You can't write any more. Your hands tired. All this writing practice has made your fingers numb. You remember the monks who used to copy sections, or entire, books in the fifteenth century. They didn't have printing presses. The books are due back the next day so you have to work by candlelight to copy everything. Your hand is swollen, it's huge. Fingers all gnarled and they expect you to decorate the letters. You're using a quill and patiently dipping it into sepia ink. The fat librarian is watching from the desk at the front of the room. You don't like his look, he's not writing, just eating cheese and cucumber sandwiches. You loath him, hate his fat look and his clean smug smile. You'd like to poke him in the eye with your quill, use it like a dart. Yes, the distance looks doable... perhaps

You live in a one-room apartment but you've bought this IMAX television. They're going to have to knock out doors to get it in the room and you'll probably have to watch it from the ceiling since it will have to go on the ground. You don't know why you bought it but the move Jaws looks awfully interesting when you're on top of it.

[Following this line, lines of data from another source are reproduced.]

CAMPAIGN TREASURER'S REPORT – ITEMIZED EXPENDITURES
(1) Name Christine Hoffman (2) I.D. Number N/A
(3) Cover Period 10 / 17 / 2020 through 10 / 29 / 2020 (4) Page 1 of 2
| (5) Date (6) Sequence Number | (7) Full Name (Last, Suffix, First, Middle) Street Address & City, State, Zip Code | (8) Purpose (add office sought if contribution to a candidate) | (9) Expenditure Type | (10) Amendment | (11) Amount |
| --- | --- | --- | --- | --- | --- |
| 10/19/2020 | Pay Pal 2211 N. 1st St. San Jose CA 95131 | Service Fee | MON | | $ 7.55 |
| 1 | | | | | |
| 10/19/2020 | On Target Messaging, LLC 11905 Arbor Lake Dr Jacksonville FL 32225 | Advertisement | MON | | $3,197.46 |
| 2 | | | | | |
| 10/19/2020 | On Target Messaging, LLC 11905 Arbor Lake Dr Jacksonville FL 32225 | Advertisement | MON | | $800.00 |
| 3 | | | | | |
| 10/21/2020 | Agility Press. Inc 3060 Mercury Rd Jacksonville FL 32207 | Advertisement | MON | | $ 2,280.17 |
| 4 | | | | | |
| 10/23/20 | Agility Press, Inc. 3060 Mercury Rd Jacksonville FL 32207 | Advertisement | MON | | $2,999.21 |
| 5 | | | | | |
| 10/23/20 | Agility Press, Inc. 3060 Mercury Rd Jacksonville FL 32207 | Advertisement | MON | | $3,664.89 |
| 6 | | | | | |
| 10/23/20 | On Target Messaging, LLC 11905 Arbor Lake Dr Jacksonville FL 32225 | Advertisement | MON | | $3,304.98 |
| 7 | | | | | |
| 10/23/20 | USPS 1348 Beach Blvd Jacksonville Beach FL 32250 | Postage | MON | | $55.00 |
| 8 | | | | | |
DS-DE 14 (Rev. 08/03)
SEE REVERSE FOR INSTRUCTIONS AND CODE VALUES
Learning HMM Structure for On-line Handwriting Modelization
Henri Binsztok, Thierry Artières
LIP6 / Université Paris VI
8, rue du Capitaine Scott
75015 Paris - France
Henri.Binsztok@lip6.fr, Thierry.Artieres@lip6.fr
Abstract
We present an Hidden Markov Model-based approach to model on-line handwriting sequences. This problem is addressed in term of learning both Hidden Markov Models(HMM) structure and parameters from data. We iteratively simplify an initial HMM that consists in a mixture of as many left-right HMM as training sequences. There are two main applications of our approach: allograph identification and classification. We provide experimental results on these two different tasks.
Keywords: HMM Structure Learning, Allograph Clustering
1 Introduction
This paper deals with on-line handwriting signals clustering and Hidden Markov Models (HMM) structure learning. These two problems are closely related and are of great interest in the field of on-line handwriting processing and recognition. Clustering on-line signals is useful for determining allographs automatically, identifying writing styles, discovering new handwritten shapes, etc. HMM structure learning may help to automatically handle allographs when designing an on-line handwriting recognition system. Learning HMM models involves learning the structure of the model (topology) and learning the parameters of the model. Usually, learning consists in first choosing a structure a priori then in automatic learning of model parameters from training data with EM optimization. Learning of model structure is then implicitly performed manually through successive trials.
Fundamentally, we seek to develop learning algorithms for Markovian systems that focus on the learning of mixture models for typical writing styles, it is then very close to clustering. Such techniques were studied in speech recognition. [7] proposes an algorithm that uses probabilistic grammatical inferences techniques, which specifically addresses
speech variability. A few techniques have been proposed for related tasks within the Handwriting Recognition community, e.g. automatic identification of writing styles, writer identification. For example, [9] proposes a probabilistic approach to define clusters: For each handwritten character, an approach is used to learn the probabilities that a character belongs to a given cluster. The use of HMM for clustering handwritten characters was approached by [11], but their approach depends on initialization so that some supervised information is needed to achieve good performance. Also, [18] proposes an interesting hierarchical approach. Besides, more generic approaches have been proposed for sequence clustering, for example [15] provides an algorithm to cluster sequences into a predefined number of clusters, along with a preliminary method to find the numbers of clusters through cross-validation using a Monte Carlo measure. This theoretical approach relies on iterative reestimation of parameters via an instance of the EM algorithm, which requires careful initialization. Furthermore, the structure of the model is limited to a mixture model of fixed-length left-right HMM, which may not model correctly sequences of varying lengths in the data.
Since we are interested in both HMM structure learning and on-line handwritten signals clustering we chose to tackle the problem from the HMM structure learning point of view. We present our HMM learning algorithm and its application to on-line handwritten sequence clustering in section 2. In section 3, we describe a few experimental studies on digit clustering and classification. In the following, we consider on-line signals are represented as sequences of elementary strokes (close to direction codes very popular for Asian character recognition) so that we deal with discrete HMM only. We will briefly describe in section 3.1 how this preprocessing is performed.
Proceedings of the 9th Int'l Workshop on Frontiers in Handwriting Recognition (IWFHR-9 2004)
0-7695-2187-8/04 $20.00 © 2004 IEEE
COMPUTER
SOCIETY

You've seen pictures of angels, why do they have wings on their backs? Who's idea was it to give angels wings, like chickens, or pigeons (since chickens don't officially fly). It seems that a more biologically suited way to fly was to open your mouth real wide, revealing gills that came out from your belly. You'd be able to take in air, at a really fast rate, into your body, propelling you forward. By adjusting your belly gills, you could reduce the pressure below you and hence lift off. Simple physics. Genetics could make your tongue act as a propeller. Oh, this is better, perhaps, by eating special foods you are able to release dense gasses from your posterior. These gasses, being dense, would allow you to use them, much as a fish uses water, to propel yourself forward.

You hate grocery shopping, so you enter the store, stand at one corner and mentally visualise the things you want to buy. They come off the shelves, moving down the aisles and neatly place themselves into the basket. The basket wheels itself over to the cash where a ray passes over them so that the cashier doesn't have to pick them out  and scan them one at a time. After the scanning is over, the trolley rolls itself out and takes off into the air. You'll both meet up at home later, you have a game and movie to attend.

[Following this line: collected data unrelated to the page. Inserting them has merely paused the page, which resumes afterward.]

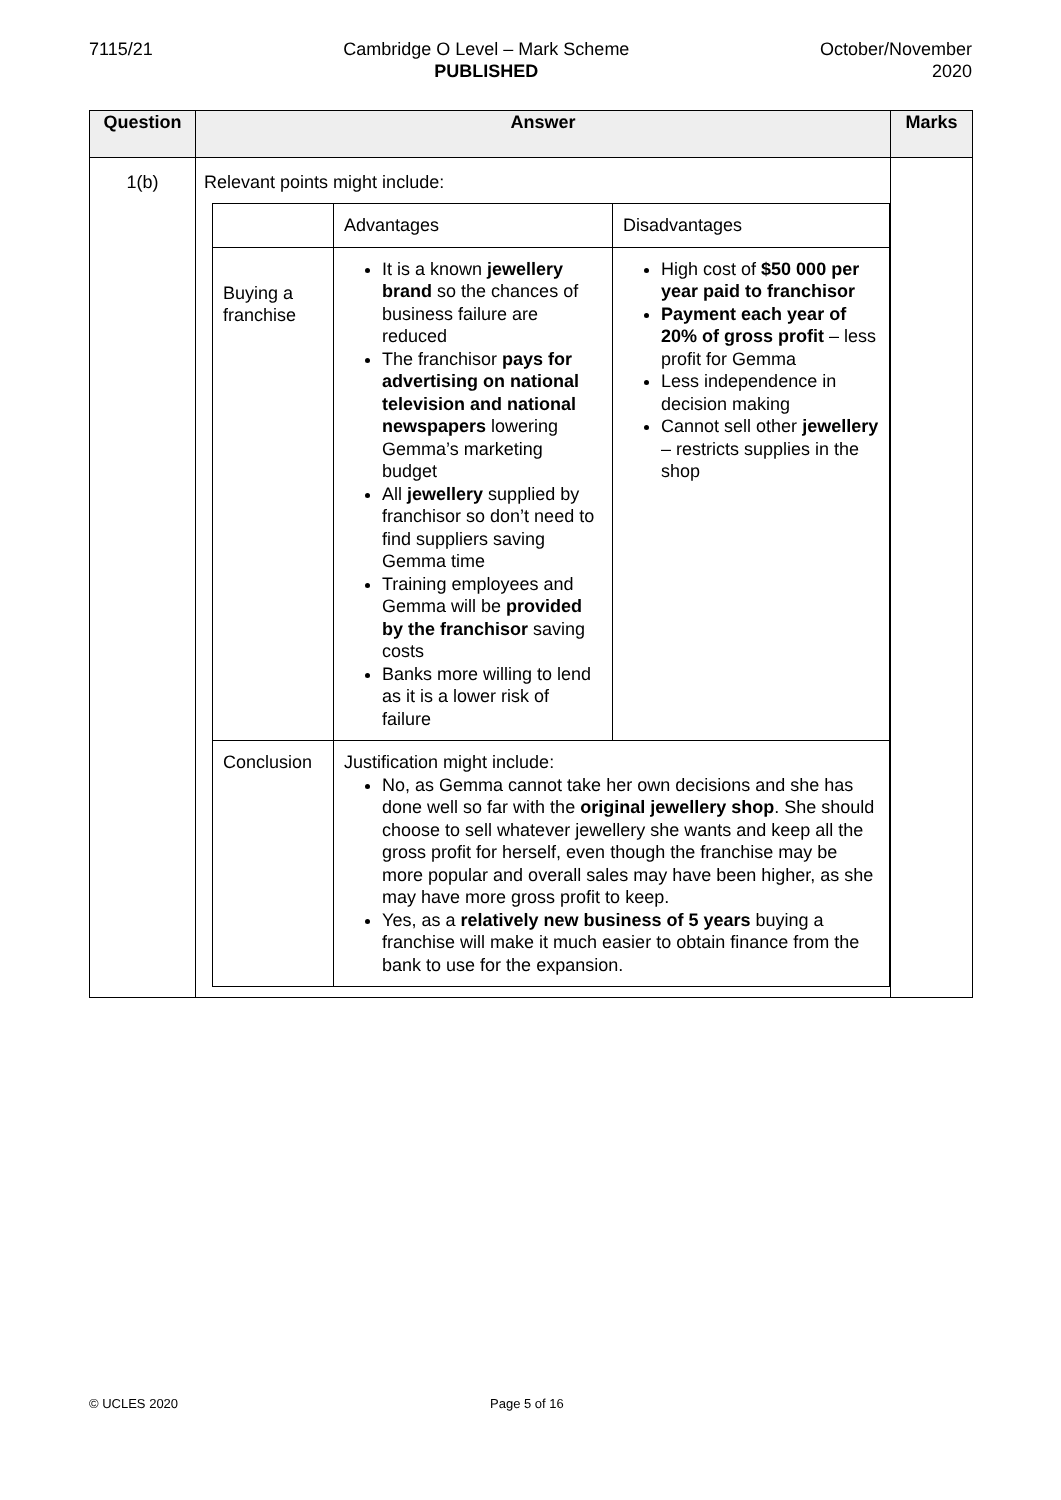7115/21 Cambridge O Level – Mark Scheme
PUBLISHED
October/November
2020
| Question | Answer | Marks |
| --- | --- | --- |
| 1(b) | Relevant points might include: / / Advantages / Disadvantages / / Buying a franchise / It is a known jewellery brand so the chances of business failure are reduced The franchisor pays for advertising on national television and national newspapers lowering Gemma’s marketing budget All jewellery supplied by franchisor so don’t need to find suppliers saving Gemma time Training employees and Gemma will be provided by the franchisor saving costs Banks more willing to lend as it is a lower risk of failure / High cost of $50 000 per year paid to franchisor Payment each year of 20% of gross profit – less profit for Gemma Less independence in decision making Cannot sell other jewellery – restricts supplies in the shop / / Conclusion / Justification might include: No, as Gemma cannot take her own decisions and she has done well so far with the original jewellery shop . She should choose to sell whatever jewellery she wants and keep all the gross profit for herself, even though the franchise may be more popular and overall sales may have been higher, as she may have more gross profit to keep. Yes, as a relatively new business of 5 years buying a franchise will make it much easier to obtain finance from the bank to use for the expansion. / / | |
© UCLES 2020 Page 5 of 16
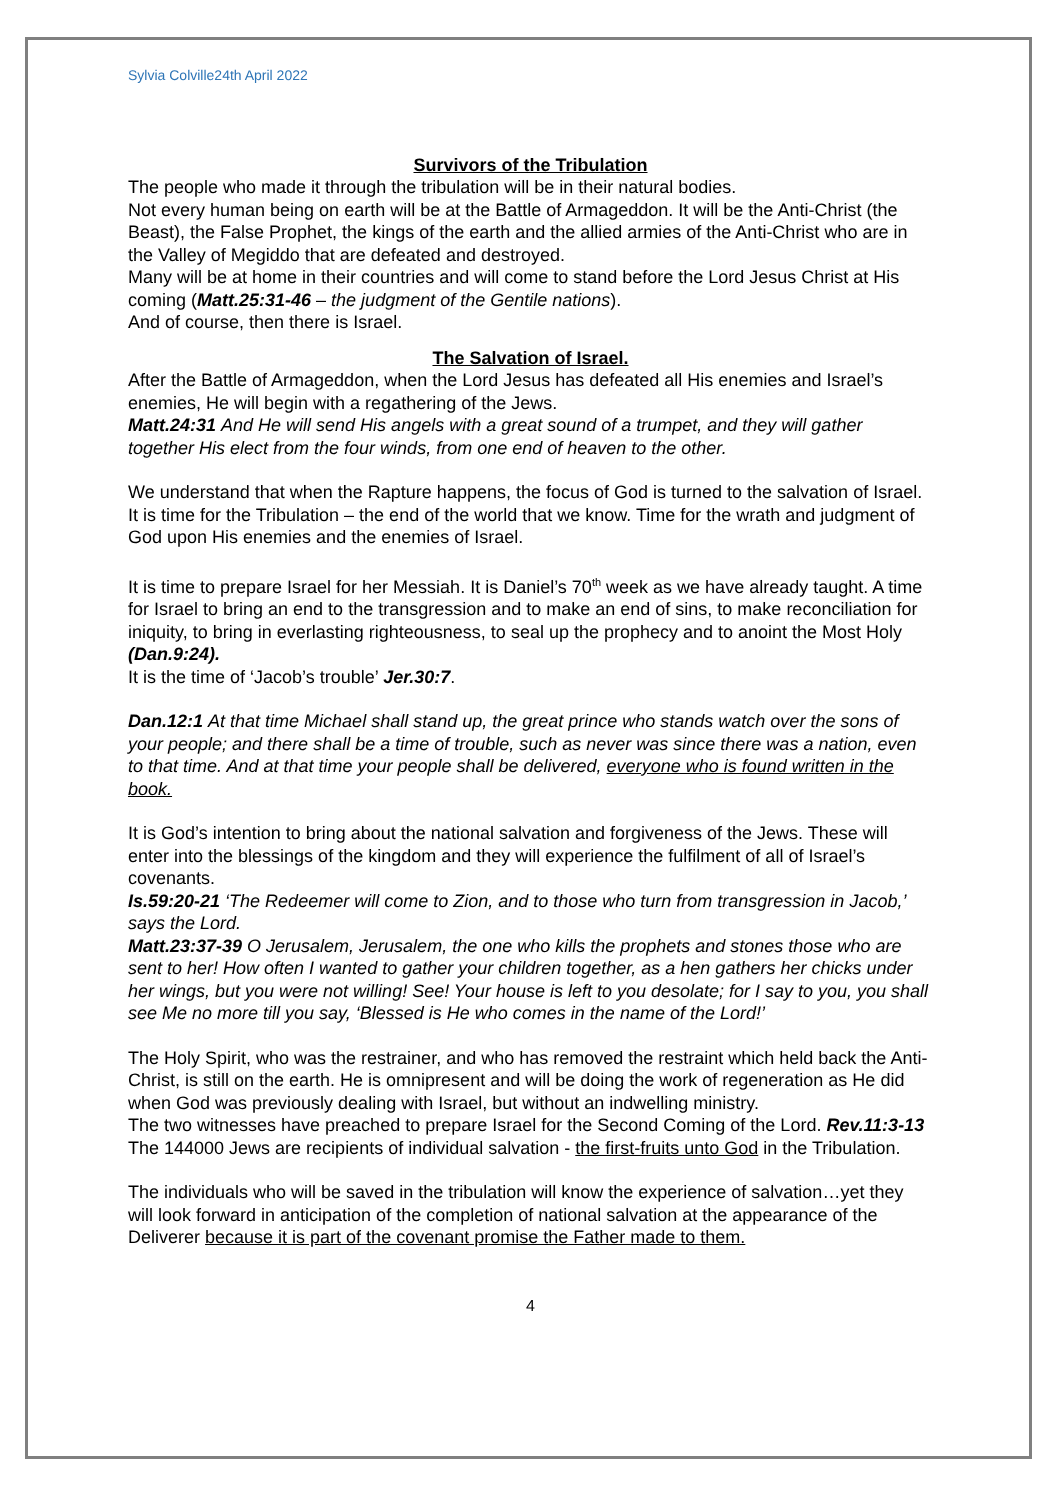Sylvia Colville24th April 2022
Survivors of the Tribulation
The people who made it through the tribulation will be in their natural bodies.
Not every human being on earth will be at the Battle of Armageddon. It will be the Anti-Christ (the Beast), the False Prophet, the kings of the earth and the allied armies of the Anti-Christ who are in the Valley of Megiddo that are defeated and destroyed.
Many will be at home in their countries and will come to stand before the Lord Jesus Christ at His coming (Matt.25:31-46 – the judgment of the Gentile nations).
And of course, then there is Israel.
The Salvation of Israel.
After the Battle of Armageddon, when the Lord Jesus has defeated all His enemies and Israel’s enemies, He will begin with a regathering of the Jews.
Matt.24:31 And He will send His angels with a great sound of a trumpet, and they will gather together His elect from the four winds, from one end of heaven to the other.
We understand that when the Rapture happens, the focus of God is turned to the salvation of Israel. It is time for the Tribulation – the end of the world that we know. Time for the wrath and judgment of God upon His enemies and the enemies of Israel.
It is time to prepare Israel for her Messiah. It is Daniel’s 70<sup>th</sup> week as we have already taught. A time for Israel to bring an end to the transgression and to make an end of sins, to make reconciliation for iniquity, to bring in everlasting righteousness, to seal up the prophecy and to anoint the Most Holy (Dan.9:24).
It is the time of ‘Jacob’s trouble’ Jer.30:7.
Dan.12:1 At that time Michael shall stand up, the great prince who stands watch over the sons of your people; and there shall be a time of trouble, such as never was since there was a nation, even to that time. And at that time your people shall be delivered, everyone who is found written in the book.
It is God’s intention to bring about the national salvation and forgiveness of the Jews. These will enter into the blessings of the kingdom and they will experience the fulfilment of all of Israel’s covenants.
Is.59:20-21 ‘The Redeemer will come to Zion, and to those who turn from transgression in Jacob,’ says the Lord.
Matt.23:37-39 O Jerusalem, Jerusalem, the one who kills the prophets and stones those who are sent to her! How often I wanted to gather your children together, as a hen gathers her chicks under her wings, but you were not willing! See! Your house is left to you desolate; for I say to you, you shall see Me no more till you say, ‘Blessed is He who comes in the name of the Lord!’
The Holy Spirit, who was the restrainer, and who has removed the restraint which held back the Anti-Christ, is still on the earth. He is omnipresent and will be doing the work of regeneration as He did when God was previously dealing with Israel, but without an indwelling ministry.
The two witnesses have preached to prepare Israel for the Second Coming of the Lord. Rev.11:3-13
The 144000 Jews are recipients of individual salvation - the first-fruits unto God in the Tribulation.
The individuals who will be saved in the tribulation will know the experience of salvation…yet they will look forward in anticipation of the completion of national salvation at the appearance of the Deliverer because it is part of the covenant promise the Father made to them.
4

Dream, it doesn't have to be real, and the more it detracts from the real, the more fun it is to continue. Starting with the a basic idea, you stretch it and milk it for all its worth. The pen that moves itself over the paper and writes your novel for you while you eat pork rinds, drink Dr. Pepper and watch Die Hard 10.

Sometimes you think this stuff up, it's in your head, you can imagine it that's easy. But for some reason, monkey brain, your ever ready censor is there to tell you to watch out what you write. Hey, monkey brain screams, that doesn't make sense, I mean, c'mon, what an idiot you are. And your job is to ignore the sounds and continue on.

Much like I've done for this segment. Unusual circumstances and exaggeration, all good tools to keep the hand moving. This is natural. This is what happens in your head. This should feel good.